** Текст отрывка **
= = = = = = =

3.5. Мечты и их воплощение
3.5. Мечты и их воплощение
В своих записках Федор Петрович вспоминает, как он мечтал о том, чтобы результаты его докладной записки помогли «талантливому предателю» Витте прокатиться в прохладный и здоровый климат Сибири вместе со своей супругой.
А ведь славно бы было!
Дальше начались огорчения. К великому разочарованию подполковника-идеалиста, его мечтания не оправдались.
«Почему же преступление, обследованное мною и изложенное в моей записке, не было расследовано, преступники не были судимы? Как это могло случиться? Ведь факт предательства неоспоримо был налицо и был мною доказан.
Вот что по этому поводу совершенно случайно удалось мне узнать.

= = = = = = =

** Записанные данные **
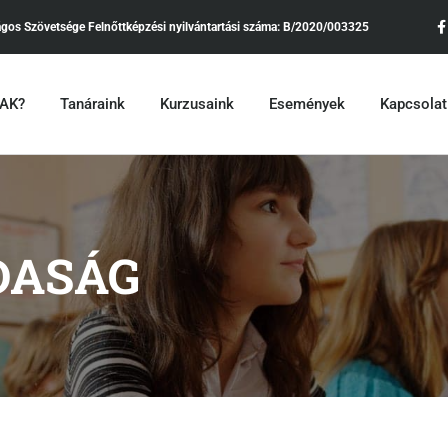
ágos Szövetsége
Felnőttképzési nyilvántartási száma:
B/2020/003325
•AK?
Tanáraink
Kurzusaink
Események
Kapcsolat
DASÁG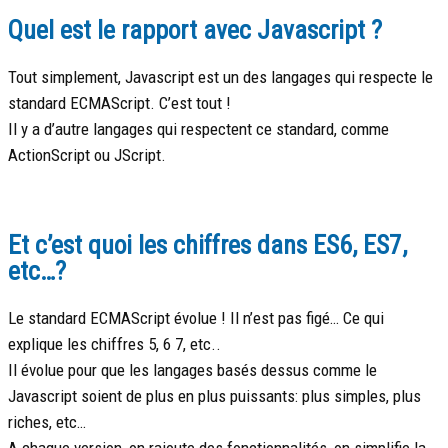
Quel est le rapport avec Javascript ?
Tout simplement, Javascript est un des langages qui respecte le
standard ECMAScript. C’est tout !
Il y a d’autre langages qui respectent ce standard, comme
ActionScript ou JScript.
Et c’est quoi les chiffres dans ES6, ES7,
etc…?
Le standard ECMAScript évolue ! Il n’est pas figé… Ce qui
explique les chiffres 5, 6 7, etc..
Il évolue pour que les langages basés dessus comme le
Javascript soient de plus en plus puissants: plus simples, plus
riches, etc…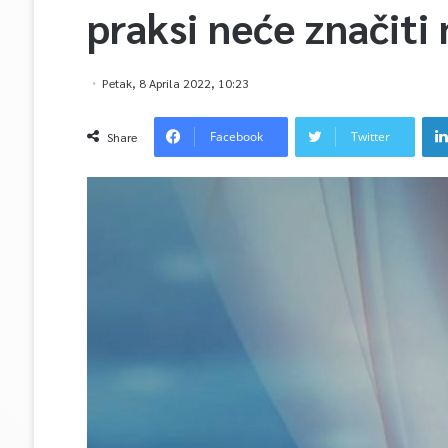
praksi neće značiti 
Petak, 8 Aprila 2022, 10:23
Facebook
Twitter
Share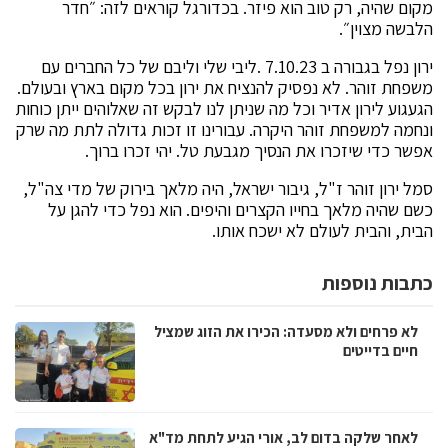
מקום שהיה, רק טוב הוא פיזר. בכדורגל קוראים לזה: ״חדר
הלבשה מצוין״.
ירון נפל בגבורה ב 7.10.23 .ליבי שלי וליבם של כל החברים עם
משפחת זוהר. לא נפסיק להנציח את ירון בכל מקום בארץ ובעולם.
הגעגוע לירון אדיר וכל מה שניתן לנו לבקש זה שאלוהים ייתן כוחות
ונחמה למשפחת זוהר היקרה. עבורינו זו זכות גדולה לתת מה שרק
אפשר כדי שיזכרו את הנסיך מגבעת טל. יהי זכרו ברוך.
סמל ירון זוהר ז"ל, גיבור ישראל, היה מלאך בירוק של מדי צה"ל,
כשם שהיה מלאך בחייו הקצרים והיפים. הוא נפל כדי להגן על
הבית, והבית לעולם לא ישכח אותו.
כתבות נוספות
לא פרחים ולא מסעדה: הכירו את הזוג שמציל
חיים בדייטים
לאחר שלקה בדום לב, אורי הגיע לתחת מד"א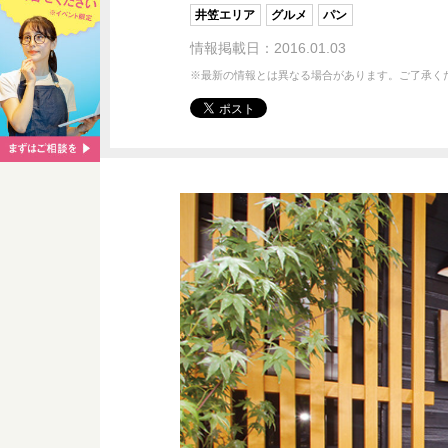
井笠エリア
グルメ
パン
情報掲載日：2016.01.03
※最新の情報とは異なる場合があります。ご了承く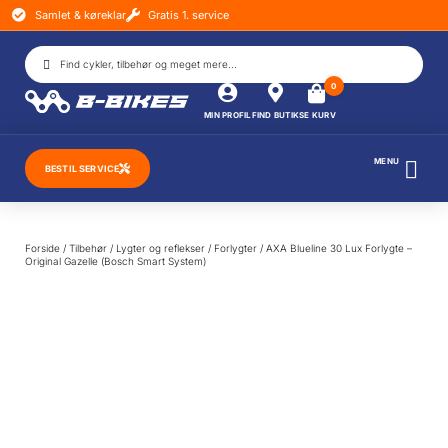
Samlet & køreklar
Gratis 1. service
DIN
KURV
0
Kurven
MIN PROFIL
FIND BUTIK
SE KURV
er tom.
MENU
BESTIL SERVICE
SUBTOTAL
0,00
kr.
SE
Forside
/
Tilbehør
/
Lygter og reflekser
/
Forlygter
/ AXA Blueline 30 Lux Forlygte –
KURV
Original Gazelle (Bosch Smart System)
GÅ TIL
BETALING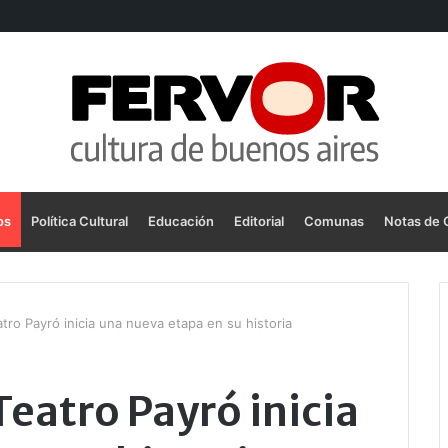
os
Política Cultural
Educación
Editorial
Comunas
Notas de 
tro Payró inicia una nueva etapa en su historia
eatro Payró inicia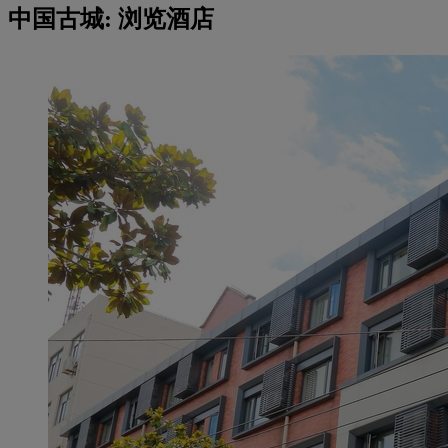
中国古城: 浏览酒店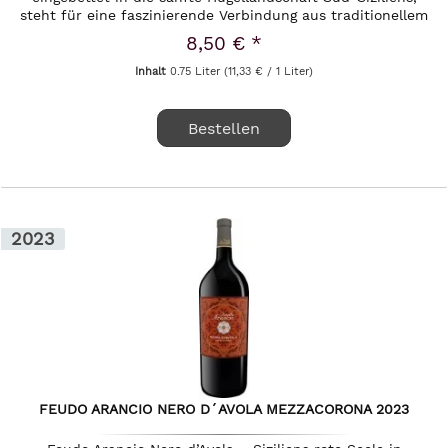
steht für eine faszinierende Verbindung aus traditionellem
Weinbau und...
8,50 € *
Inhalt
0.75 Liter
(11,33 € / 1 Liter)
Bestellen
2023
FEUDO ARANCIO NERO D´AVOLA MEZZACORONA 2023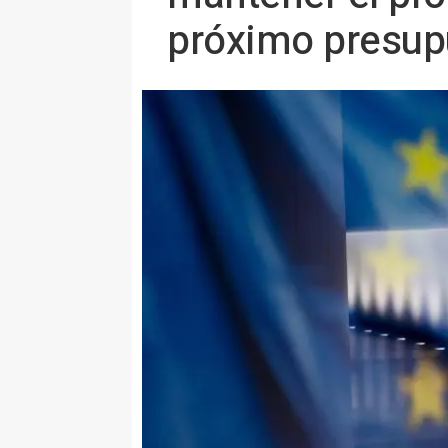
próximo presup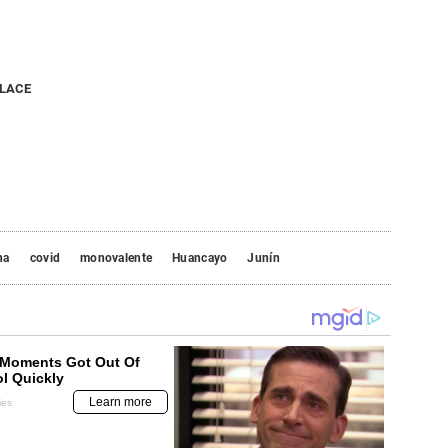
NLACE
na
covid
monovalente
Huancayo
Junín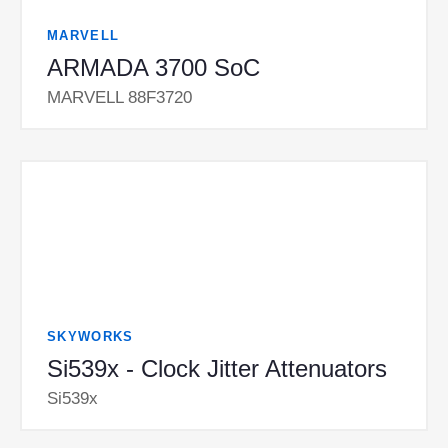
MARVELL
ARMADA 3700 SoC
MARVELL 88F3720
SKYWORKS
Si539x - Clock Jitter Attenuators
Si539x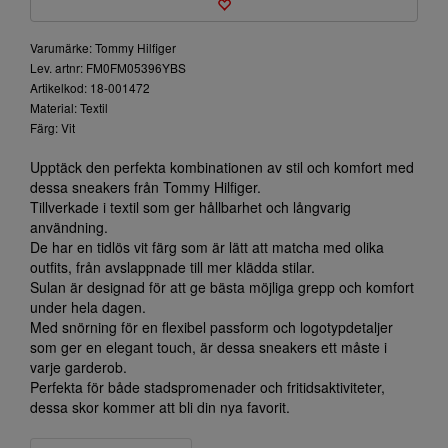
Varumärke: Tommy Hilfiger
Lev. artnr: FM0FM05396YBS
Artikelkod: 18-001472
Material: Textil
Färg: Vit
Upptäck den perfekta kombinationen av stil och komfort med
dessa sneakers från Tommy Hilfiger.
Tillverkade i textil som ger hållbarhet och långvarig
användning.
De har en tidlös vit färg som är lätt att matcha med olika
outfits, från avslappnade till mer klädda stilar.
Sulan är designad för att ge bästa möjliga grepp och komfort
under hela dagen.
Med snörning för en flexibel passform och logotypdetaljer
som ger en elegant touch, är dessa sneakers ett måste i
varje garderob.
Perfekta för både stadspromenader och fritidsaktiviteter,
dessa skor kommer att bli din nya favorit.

= = = = = = =

** Условие задачи **
Перепечатайте без изменений фрагмент отрывка о мечтах Федора Петровича, который начинается со слов «Дальше начались огорчения.» и заканчивается словами «был мною доказан.». Листинг для работы не понадобится.

** Ответ к заданию **
Дальше начались огорчения. К великому разочарованию подполковника-идеалиста, его мечтания не оправдались.
«Почему же преступление, обследованное мною и изложенное в моей записке, не было расследовано, преступники не были судимы? Как это могло случиться? Ведь факт предательства неоспоримо был налицо и был мною доказан.